=== Exercise directions ===
Set down all of the data that follows, keeping every character.

=== Supplied data ===

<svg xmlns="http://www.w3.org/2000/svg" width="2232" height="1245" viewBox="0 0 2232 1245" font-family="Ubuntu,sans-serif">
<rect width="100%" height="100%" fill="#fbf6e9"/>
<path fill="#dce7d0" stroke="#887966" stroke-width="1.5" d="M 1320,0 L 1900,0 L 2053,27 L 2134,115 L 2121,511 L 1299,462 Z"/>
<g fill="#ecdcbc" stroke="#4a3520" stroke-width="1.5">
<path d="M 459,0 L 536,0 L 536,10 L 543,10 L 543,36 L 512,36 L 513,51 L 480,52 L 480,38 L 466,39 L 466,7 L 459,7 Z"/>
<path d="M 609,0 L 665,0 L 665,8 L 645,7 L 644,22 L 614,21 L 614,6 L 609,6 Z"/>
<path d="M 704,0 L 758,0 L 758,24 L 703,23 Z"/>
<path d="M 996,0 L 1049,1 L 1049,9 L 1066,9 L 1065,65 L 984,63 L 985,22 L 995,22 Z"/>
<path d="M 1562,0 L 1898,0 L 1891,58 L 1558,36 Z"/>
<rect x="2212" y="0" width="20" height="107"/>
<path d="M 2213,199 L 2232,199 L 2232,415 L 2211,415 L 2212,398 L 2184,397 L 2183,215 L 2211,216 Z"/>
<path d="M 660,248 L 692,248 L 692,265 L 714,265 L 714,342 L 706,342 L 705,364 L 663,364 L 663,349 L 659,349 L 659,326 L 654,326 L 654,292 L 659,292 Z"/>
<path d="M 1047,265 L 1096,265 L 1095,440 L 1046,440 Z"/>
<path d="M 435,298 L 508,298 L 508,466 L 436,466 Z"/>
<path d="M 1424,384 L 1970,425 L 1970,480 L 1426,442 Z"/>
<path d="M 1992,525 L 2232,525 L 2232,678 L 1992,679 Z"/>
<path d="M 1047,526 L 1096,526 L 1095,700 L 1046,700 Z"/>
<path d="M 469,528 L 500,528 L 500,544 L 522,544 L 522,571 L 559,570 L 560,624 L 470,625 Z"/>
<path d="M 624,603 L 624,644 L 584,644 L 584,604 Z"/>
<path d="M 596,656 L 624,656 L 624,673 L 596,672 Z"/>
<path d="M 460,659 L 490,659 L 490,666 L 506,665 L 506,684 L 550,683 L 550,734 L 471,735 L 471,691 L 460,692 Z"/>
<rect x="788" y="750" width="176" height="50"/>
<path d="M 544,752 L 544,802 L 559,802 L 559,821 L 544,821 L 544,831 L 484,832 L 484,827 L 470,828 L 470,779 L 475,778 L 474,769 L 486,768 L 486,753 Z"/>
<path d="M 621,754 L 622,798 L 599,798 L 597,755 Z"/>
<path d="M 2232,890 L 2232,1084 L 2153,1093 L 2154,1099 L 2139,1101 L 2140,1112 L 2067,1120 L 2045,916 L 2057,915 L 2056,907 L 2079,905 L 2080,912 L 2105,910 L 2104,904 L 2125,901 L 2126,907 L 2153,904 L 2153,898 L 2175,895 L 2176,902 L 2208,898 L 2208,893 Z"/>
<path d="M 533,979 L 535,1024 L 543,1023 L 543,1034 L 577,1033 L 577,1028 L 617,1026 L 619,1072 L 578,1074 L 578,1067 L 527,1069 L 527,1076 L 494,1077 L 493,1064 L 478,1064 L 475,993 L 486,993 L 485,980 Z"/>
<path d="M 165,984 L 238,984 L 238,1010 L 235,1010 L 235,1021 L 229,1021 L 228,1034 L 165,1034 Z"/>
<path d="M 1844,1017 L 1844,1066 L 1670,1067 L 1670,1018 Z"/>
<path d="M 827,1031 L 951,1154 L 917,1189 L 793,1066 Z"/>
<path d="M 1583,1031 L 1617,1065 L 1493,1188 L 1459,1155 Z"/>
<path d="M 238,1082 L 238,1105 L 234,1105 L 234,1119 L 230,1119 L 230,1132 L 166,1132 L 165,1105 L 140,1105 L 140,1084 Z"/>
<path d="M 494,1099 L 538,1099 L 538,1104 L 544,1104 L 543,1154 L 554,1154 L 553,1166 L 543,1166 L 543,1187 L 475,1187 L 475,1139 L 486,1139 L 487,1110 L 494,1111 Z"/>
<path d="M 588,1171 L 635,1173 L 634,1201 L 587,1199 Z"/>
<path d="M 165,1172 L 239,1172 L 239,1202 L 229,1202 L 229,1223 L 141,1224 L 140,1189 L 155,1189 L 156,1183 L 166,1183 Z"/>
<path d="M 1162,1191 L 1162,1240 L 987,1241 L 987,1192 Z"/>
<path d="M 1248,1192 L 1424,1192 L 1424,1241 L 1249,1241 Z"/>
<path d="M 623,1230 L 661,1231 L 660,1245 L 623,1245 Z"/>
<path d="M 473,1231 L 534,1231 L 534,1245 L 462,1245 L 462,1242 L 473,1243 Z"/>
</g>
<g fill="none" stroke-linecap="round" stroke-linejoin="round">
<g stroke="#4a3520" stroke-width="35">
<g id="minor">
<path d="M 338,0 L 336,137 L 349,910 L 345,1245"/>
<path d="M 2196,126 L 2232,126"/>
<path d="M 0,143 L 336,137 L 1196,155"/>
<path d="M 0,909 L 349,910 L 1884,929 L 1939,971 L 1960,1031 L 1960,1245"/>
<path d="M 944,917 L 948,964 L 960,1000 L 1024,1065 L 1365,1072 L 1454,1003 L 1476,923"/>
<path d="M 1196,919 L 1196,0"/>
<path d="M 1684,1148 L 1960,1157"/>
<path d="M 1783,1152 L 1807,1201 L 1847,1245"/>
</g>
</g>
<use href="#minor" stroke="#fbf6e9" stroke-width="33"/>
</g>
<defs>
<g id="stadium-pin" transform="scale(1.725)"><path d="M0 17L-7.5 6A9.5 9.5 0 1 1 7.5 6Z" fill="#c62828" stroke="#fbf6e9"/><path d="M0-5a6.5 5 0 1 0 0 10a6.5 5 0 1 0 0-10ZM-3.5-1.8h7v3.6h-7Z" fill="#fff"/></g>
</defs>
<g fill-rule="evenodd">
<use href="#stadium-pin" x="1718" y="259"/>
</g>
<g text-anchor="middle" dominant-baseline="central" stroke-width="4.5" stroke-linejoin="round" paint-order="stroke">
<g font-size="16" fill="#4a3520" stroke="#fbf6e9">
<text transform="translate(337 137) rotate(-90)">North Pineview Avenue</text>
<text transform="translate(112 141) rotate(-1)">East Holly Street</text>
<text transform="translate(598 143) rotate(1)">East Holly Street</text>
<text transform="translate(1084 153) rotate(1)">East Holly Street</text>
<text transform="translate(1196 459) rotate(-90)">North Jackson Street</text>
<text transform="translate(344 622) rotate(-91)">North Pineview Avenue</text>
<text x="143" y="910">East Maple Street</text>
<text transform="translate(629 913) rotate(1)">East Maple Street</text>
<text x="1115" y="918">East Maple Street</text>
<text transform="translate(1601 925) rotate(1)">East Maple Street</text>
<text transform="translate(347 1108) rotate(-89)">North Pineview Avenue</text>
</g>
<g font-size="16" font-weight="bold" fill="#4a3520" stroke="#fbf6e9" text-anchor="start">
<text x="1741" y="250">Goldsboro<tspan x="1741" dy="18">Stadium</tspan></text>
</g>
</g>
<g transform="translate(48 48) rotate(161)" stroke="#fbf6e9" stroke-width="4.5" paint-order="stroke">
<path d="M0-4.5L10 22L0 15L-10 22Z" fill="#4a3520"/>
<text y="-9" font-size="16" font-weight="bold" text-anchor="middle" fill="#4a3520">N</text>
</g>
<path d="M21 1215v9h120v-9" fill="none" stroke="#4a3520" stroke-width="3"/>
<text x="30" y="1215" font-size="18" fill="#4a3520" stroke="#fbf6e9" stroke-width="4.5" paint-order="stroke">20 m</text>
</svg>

=== Solution to this exercise ===
<svg xmlns="http://www.w3.org/2000/svg" width="2232" height="1245" viewBox="0 0 2232 1245" font-family="Ubuntu,sans-serif">
<rect width="100%" height="100%" fill="#fbf6e9"/>
<path fill="#dce7d0" stroke="#887966" stroke-width="1.5" d="M 1320,0 L 1900,0 L 2053,27 L 2134,115 L 2121,511 L 1299,462 Z"/>
<g fill="#ecdcbc" stroke="#4a3520" stroke-width="1.5">
<path d="M 459,0 L 536,0 L 536,10 L 543,10 L 543,36 L 512,36 L 513,51 L 480,52 L 480,38 L 466,39 L 466,7 L 459,7 Z"/>
<path d="M 609,0 L 665,0 L 665,8 L 645,7 L 644,22 L 614,21 L 614,6 L 609,6 Z"/>
<path d="M 704,0 L 758,0 L 758,24 L 703,23 Z"/>
<path d="M 996,0 L 1049,1 L 1049,9 L 1066,9 L 1065,65 L 984,63 L 985,22 L 995,22 Z"/>
<path d="M 1562,0 L 1898,0 L 1891,58 L 1558,36 Z"/>
<rect x="2212" y="0" width="20" height="107"/>
<path d="M 2213,199 L 2232,199 L 2232,415 L 2211,415 L 2212,398 L 2184,397 L 2183,215 L 2211,216 Z"/>
<path d="M 660,248 L 692,248 L 692,265 L 714,265 L 714,342 L 706,342 L 705,364 L 663,364 L 663,349 L 659,349 L 659,326 L 654,326 L 654,292 L 659,292 Z"/>
<path d="M 1047,265 L 1096,265 L 1095,440 L 1046,440 Z"/>
<path d="M 435,298 L 508,298 L 508,466 L 436,466 Z"/>
<path d="M 1424,384 L 1970,425 L 1970,480 L 1426,442 Z"/>
<path d="M 1992,525 L 2232,525 L 2232,678 L 1992,679 Z"/>
<path d="M 1047,526 L 1096,526 L 1095,700 L 1046,700 Z"/>
<path d="M 469,528 L 500,528 L 500,544 L 522,544 L 522,571 L 559,570 L 560,624 L 470,625 Z"/>
<path d="M 624,603 L 624,644 L 584,644 L 584,604 Z"/>
<path d="M 596,656 L 624,656 L 624,673 L 596,672 Z"/>
<path d="M 460,659 L 490,659 L 490,666 L 506,665 L 506,684 L 550,683 L 550,734 L 471,735 L 471,691 L 460,692 Z"/>
<rect x="788" y="750" width="176" height="50"/>
<path d="M 544,752 L 544,802 L 559,802 L 559,821 L 544,821 L 544,831 L 484,832 L 484,827 L 470,828 L 470,779 L 475,778 L 474,769 L 486,768 L 486,753 Z"/>
<path d="M 621,754 L 622,798 L 599,798 L 597,755 Z"/>
<path d="M 2232,890 L 2232,1084 L 2153,1093 L 2154,1099 L 2139,1101 L 2140,1112 L 2067,1120 L 2045,916 L 2057,915 L 2056,907 L 2079,905 L 2080,912 L 2105,910 L 2104,904 L 2125,901 L 2126,907 L 2153,904 L 2153,898 L 2175,895 L 2176,902 L 2208,898 L 2208,893 Z"/>
<path d="M 533,979 L 535,1024 L 543,1023 L 543,1034 L 577,1033 L 577,1028 L 617,1026 L 619,1072 L 578,1074 L 578,1067 L 527,1069 L 527,1076 L 494,1077 L 493,1064 L 478,1064 L 475,993 L 486,993 L 485,980 Z"/>
<path d="M 165,984 L 238,984 L 238,1010 L 235,1010 L 235,1021 L 229,1021 L 228,1034 L 165,1034 Z"/>
<path d="M 1844,1017 L 1844,1066 L 1670,1067 L 1670,1018 Z"/>
<path d="M 827,1031 L 951,1154 L 917,1189 L 793,1066 Z"/>
<path d="M 1583,1031 L 1617,1065 L 1493,1188 L 1459,1155 Z"/>
<path d="M 238,1082 L 238,1105 L 234,1105 L 234,1119 L 230,1119 L 230,1132 L 166,1132 L 165,1105 L 140,1105 L 140,1084 Z"/>
<path d="M 494,1099 L 538,1099 L 538,1104 L 544,1104 L 543,1154 L 554,1154 L 553,1166 L 543,1166 L 543,1187 L 475,1187 L 475,1139 L 486,1139 L 487,1110 L 494,1111 Z"/>
<path d="M 588,1171 L 635,1173 L 634,1201 L 587,1199 Z"/>
<path d="M 165,1172 L 239,1172 L 239,1202 L 229,1202 L 229,1223 L 141,1224 L 140,1189 L 155,1189 L 156,1183 L 166,1183 Z"/>
<path d="M 1162,1191 L 1162,1240 L 987,1241 L 987,1192 Z"/>
<path d="M 1248,1192 L 1424,1192 L 1424,1241 L 1249,1241 Z"/>
<path d="M 623,1230 L 661,1231 L 660,1245 L 623,1245 Z"/>
<path d="M 473,1231 L 534,1231 L 534,1245 L 462,1245 L 462,1242 L 473,1243 Z"/>
</g>
<g fill="none" stroke-linecap="round" stroke-linejoin="round">
<g stroke="#4a3520" stroke-width="35">
<g id="minor">
<path d="M 338,0 L 336,137 L 349,910 L 345,1245"/>
<path d="M 2196,126 L 2232,126"/>
<path d="M 0,143 L 336,137 L 1196,155"/>
<path d="M 0,909 L 349,910 L 1884,929 L 1939,971 L 1960,1031 L 1960,1245"/>
<path d="M 944,917 L 948,964 L 960,1000 L 1024,1065 L 1365,1072 L 1454,1003 L 1476,923"/>
<path d="M 1196,919 L 1196,0"/>
<path d="M 1684,1148 L 1960,1157"/>
<path d="M 1783,1152 L 1807,1201 L 1847,1245"/>
</g>
</g>
<use href="#minor" stroke="#fbf6e9" stroke-width="33"/>
</g>
<defs>
<g id="stadium-pin" transform="scale(1.725)"><path d="M0 17L-7.5 6A9.5 9.5 0 1 1 7.5 6Z" fill="#c62828" stroke="#fbf6e9"/><path d="M0-5a6.5 5 0 1 0 0 10a6.5 5 0 1 0 0-10ZM-3.5-1.8h7v3.6h-7Z" fill="#fff"/></g>
</defs>
<g fill-rule="evenodd">
<use href="#stadium-pin" x="1718" y="259"/>
</g>
<g text-anchor="middle" dominant-baseline="central" stroke-width="4.5" stroke-linejoin="round" paint-order="stroke">
<g font-size="16" fill="#4a3520" stroke="#fbf6e9">
<text transform="translate(337 137) rotate(-90)">North Pineview Avenue</text>
<text transform="translate(112 141) rotate(-1)">East Holly Street</text>
<text transform="translate(598 143) rotate(1)">East Holly Street</text>
<text transform="translate(1084 153) rotate(1)">East Holly Street</text>
<text transform="translate(1196 459) rotate(-90)">North Jackson Street</text>
<text transform="translate(344 622) rotate(-91)">North Pineview Avenue</text>
<text x="143" y="910">East Maple Street</text>
<text transform="translate(629 913) rotate(1)">East Maple Street</text>
<text x="1115" y="918">East Maple Street</text>
<text transform="translate(1601 925) rotate(1)">East Maple Street</text>
<text transform="translate(347 1108) rotate(-89)">North Pineview Avenue</text>
</g>
<g font-size="16" font-weight="bold" fill="#4a3520" stroke="#fbf6e9" text-anchor="start">
<text x="1741" y="250">Goldsboro<tspan x="1741" dy="18">Stadium</tspan></text>
</g>
</g>
<g transform="translate(48 48) rotate(161)" stroke="#fbf6e9" stroke-width="4.5" paint-order="stroke">
<path d="M0-4.5L10 22L0 15L-10 22Z" fill="#4a3520"/>
<text y="-9" font-size="16" font-weight="bold" text-anchor="middle" fill="#4a3520">N</text>
</g>
<path d="M21 1215v9h120v-9" fill="none" stroke="#4a3520" stroke-width="3"/>
<text x="30" y="1215" font-size="18" fill="#4a3520" stroke="#fbf6e9" stroke-width="4.5" paint-order="stroke">20 m</text>
</svg>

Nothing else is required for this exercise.